You can find out more about both Societies at the Fresher’s Fair during the Welcome Week of the first term.

Medical Engineering facilities

Our new home at the innovative Bay Campus provides some of the best university facilities in the UK, in an outstanding location.

Within Engineering at Swansea University there are key resources specific to Medical Engineering.

These include: 

  • Electrical engineering instruments for the building and testing of medical devices
  • Biomechanical modelling for optimisation of implant technologies
  • Process engineering equipment for pharmaceutical production

Find out more about the facilities used by Medical Engineering students at Swansea University.

Our research is ranked in Top 10

Medical Engineering research Ground-breaking research taking place at Swansea University

The Research Excellence Framework (REF) 2014 ranks Engineering at Swansea as 10th in the UK for the combined score in research quality across the Engineering disciplines.

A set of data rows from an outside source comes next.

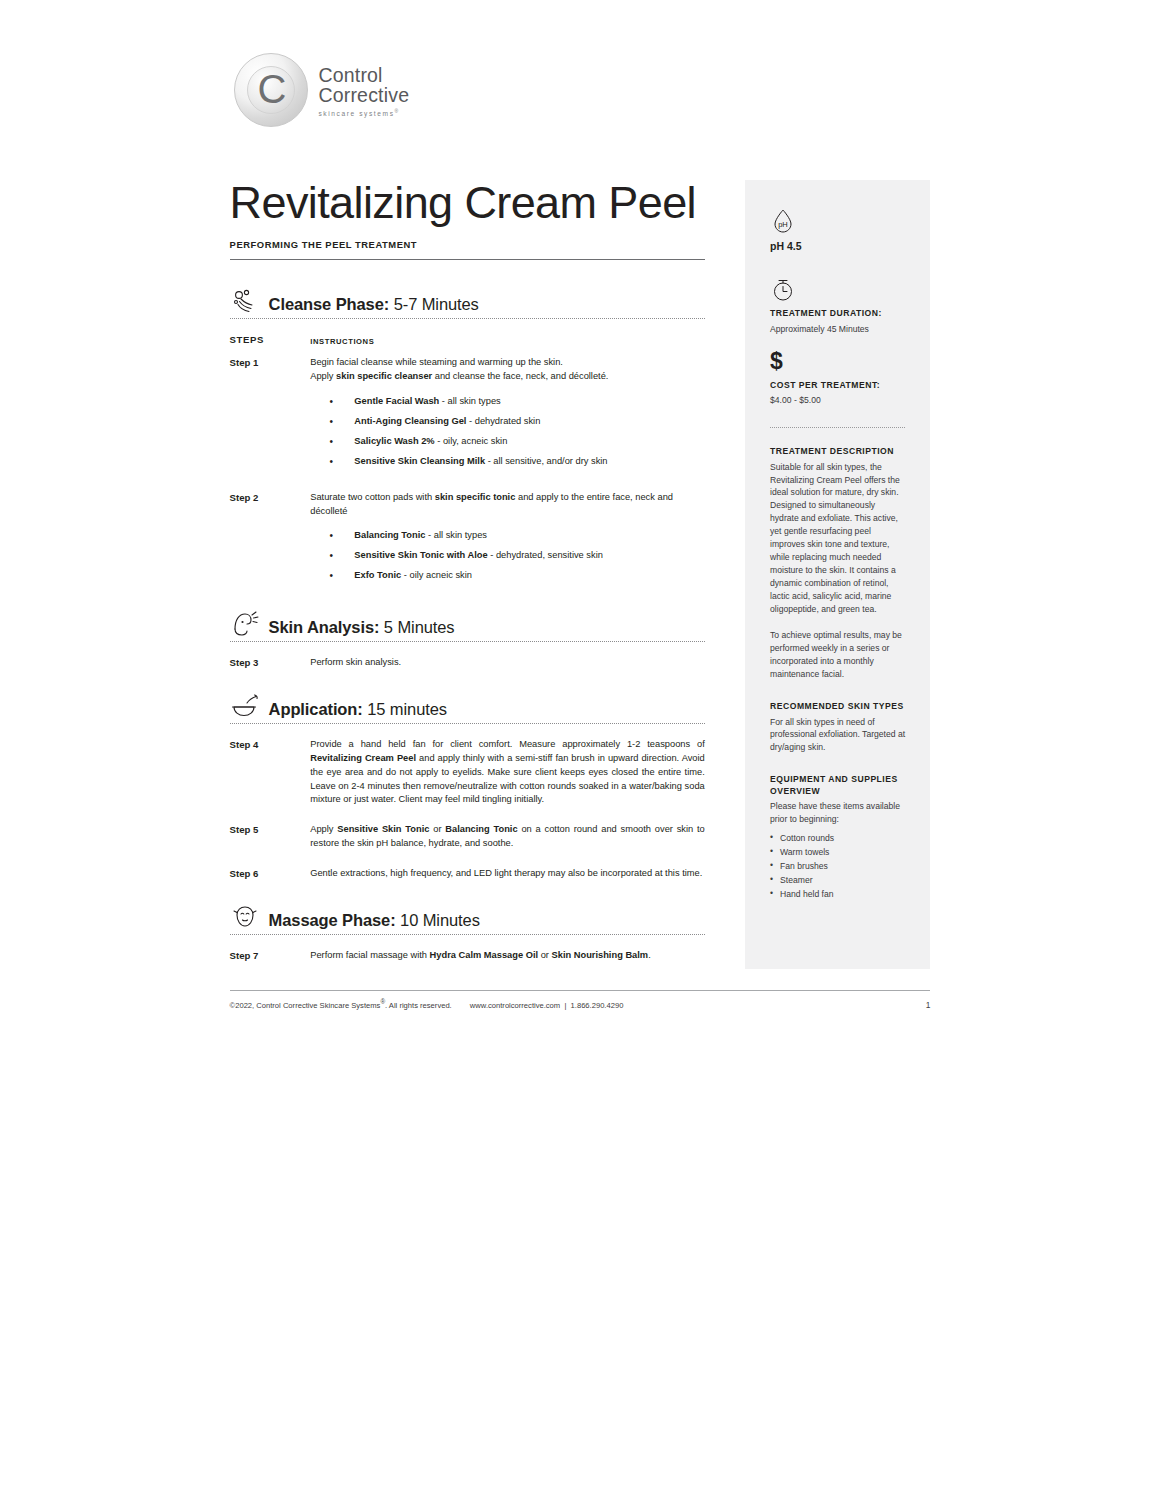Control Corrective skincare systems®
Revitalizing Cream Peel
Performing the Peel Treatment
Cleanse Phase: 5-7 Minutes
| Steps | Instructions |
| --- | --- |
| Step 1 | Begin facial cleanse while steaming and warming up the skin. Apply skin specific cleanser and cleanse the face, neck, and décolleté. Gentle Facial Wash - all skin types Anti-Aging Cleansing Gel - dehydrated skin Salicylic Wash 2% - oily, acneic skin Sensitive Skin Cleansing Milk - all sensitive, and/or dry skin |
| Step 2 | Saturate two cotton pads with skin specific tonic and apply to the entire face, neck and décolleté Balancing Tonic - all skin types Sensitive Skin Tonic with Aloe - dehydrated, sensitive skin Exfo Tonic - oily acneic skin |
Skin Analysis: 5 Minutes
| Step 3 | Perform skin analysis. |
Application: 15 minutes
| Step 4 | Provide a hand held fan for client comfort. Measure approximately 1-2 teaspoons of Revitalizing Cream Peel and apply thinly with a semi-stiff fan brush in upward direction. Avoid the eye area and do not apply to eyelids. Make sure client keeps eyes closed the entire time. Leave on 2-4 minutes then remove/neutralize with cotton rounds soaked in a water/baking soda mixture or just water. Client may feel mild tingling initially. |
| Step 5 | Apply Sensitive Skin Tonic or Balancing Tonic on a cotton round and smooth over skin to restore the skin pH balance, hydrate, and soothe. |
| Step 6 | Gentle extractions, high frequency, and LED light therapy may also be incorporated at this time. |
Massage Phase: 10 Minutes
| Step 7 | Perform facial massage with Hydra Calm Massage Oil or Skin Nourishing Balm . |
pH
pH 4.5
Treatment Duration:
Approximately 45 Minutes
$
Cost Per Treatment:
$4.00 - $5.00
Treatment Description
Suitable for all skin types, the Revitalizing Cream Peel offers the ideal solution for mature, dry skin. Designed to simultaneously hydrate and exfoliate. This active, yet gentle resurfacing peel improves skin tone and texture, while replacing much needed moisture to the skin. It contains a dynamic combination of retinol, lactic acid, salicylic acid, marine oligopeptide, and green tea.
To achieve optimal results, may be performed weekly in a series or incorporated into a monthly maintenance facial.
Recommended Skin Types
For all skin types in need of professional exfoliation. Targeted at dry/aging skin.
Equipment and Supplies
Overview
Please have these items available prior to beginning:
Cotton rounds
Warm towels
Fan brushes
Steamer
Hand held fan
©2022, Control Corrective Skincare Systems®. All rights reserved. www.controlcorrective.com | 1.866.290.4290
1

Academics at Swansea University work within a diverse range of medical engineering research areas. Examples include the characterisation of bacterial biofilms, which has been used in the development of therapeutic particles for the treatment of cystic fibrosis.

In tissue engineering research academics at Swansea University are looking at the mechanical properties of different tissues and the mechanical properties of stem cells. Further tissue engineering research focuses on the development of bone implants. 

Another exciting area is the development of printed electronics and silver containing fibres for the next generation of wound healing dressings.

We also have a major project between engineering and a local hospital looking to monitor blood clotting through characterising the visco-elastic properties of blood and how these change when clots form.